> Goal of the exercise
Count how many lines of the material below contain the word "that". Give only the number.

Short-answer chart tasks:

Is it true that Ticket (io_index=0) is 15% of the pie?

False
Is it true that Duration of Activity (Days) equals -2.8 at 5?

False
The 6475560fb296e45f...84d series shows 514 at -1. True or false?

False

--

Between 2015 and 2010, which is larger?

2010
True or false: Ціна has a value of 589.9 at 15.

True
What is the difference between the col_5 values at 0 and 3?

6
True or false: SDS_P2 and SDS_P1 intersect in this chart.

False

> Solution
2